Electrons derived from sugars and other organic molecules are usually donated either to endogenous organic electron acceptors or to molecular O2 by way of an electron transport chain.
However, many bacteria have electron transport chains that can operate with exogenous electron acceptors other than O2. As noted earlier, this energy-yielding process is called anaerobic respiration. The major electron acceptors are nitrate, sulfate, and CO2, but metals and a few organic molecules can also be reduced. Some bacteria can use nitrate as the electron acceptor at the end of their electron transport chain and still produce ATP. Often this process is called dissimilatory nitrate reduction. Nitrate may be reduced to nitrite by nitrate reductase.
NO3–+2e– + 2H+ —————> NO2– + H2O
However, reduction of nitrate to nitrite is not a particularly effective way of making ATP, because a large amount of nitrate is required for growth .The nitrite formed is also quite toxic. Therefore nitrate often is further reduced all the way to nitrogen gas, a process known as denitrification. Each nitrate will then accept five electrons, and the product will be nontoxic.
There is considerable evidence that denitrification is a multistep process with four enzymes participating: nitrate reductase, nitrite reductase, nitric oxide reductase, and nitrous oxide reductase.
Denitrification is carried out by some members of the genera Pseudomonas, Paracoccus, and Bacillus. They use this route as an alternative to normal aerobic respiration and may be considered facultative anaerobes. If O2 is present, these bacteria use aerobic respiration (the synthesis of nitrate reductase is repressed by O2). Denitrification in anaerobic soil results in the loss of soil nitrogen and adversely affects soil fertility.

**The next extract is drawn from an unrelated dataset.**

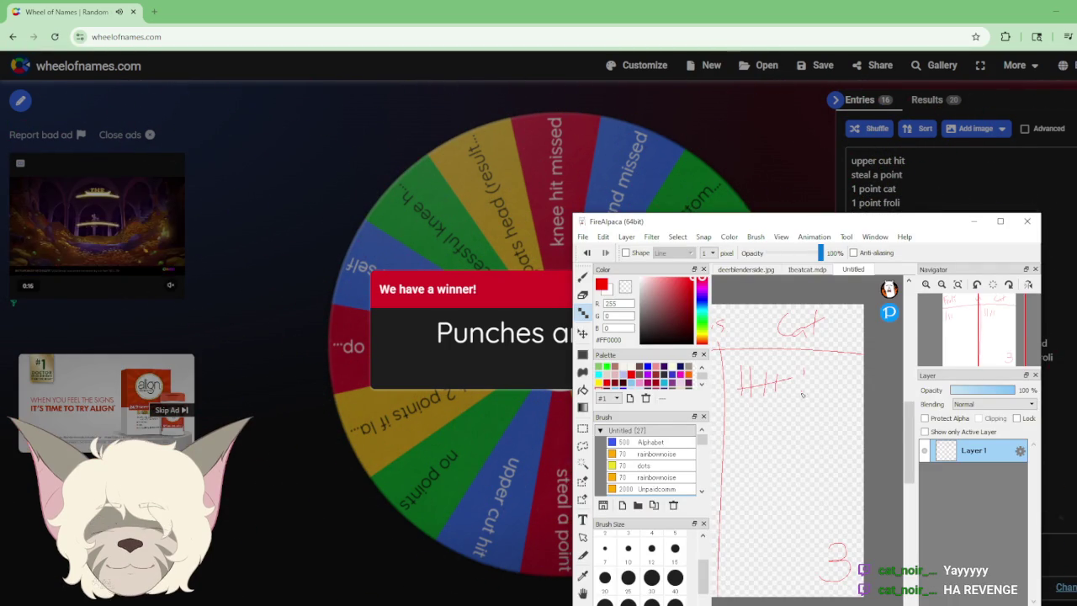
drag(975, 332, 980, 345)
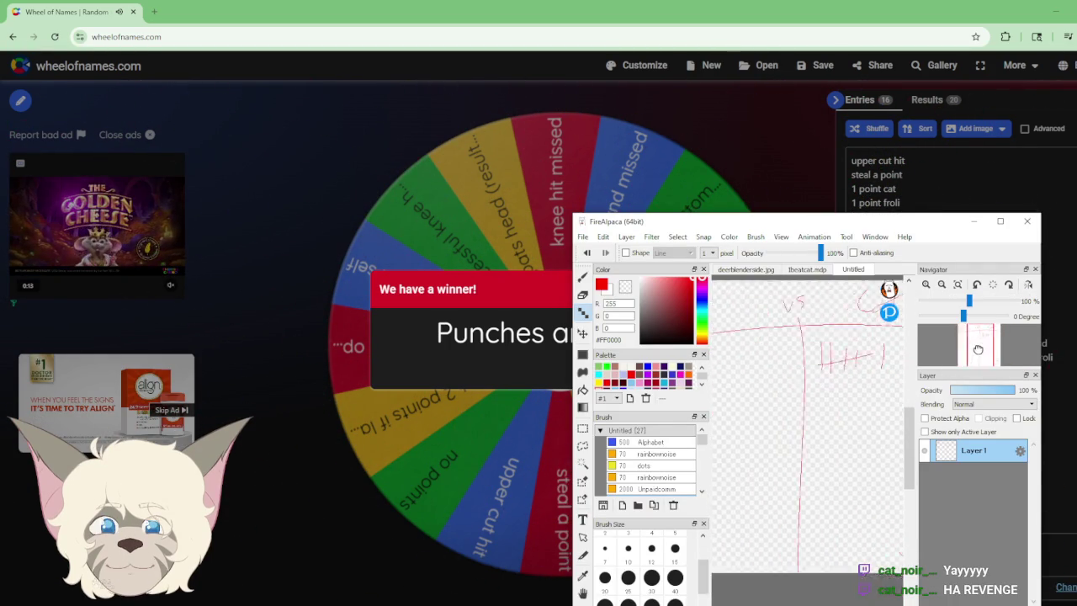
click(974, 221)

Two other major groups of bacteria employing anaerobic respiration are obligate anaerobes. Those using CO2 or carbonate as a terminal electron acceptor is called methanogens because they reduce CO2 to methane. Sulfate also can act as the final acceptor in bacteria such as Desulfovibrio. It is reduced to sulfide (S2–or H2S), and eight electrons are accepted.
SO42–+8e– +8H+ ———-> S2–+4H2O
Anaerobic respiration is not as efficient in ATP synthesis as aerobic respiration—that is, not as much ATP is produced by oxidative phosphorylation with nitrate, sulfate, or CO2 as the terminal
acceptors. Reduction in ATP yield arises from the fact that these alternate electron acceptors have less positive reduction potentials than O2. The reduction potential difference between
a donor like NADH and nitrate is smaller than the difference between NADH and O2. Because energy yield is directly related to the magnitude of the reduction potential difference, less energy is available to make ATP in anaerobic respiration. Nevertheless, anaerobic respiration is useful because it is more efficient than fermentation and allows ATP synthesis by electron transport and oxidative phosphorylation in the absence of O2. Anaerobic respiration is very prevalent in oxygen-depleted soils and sediments.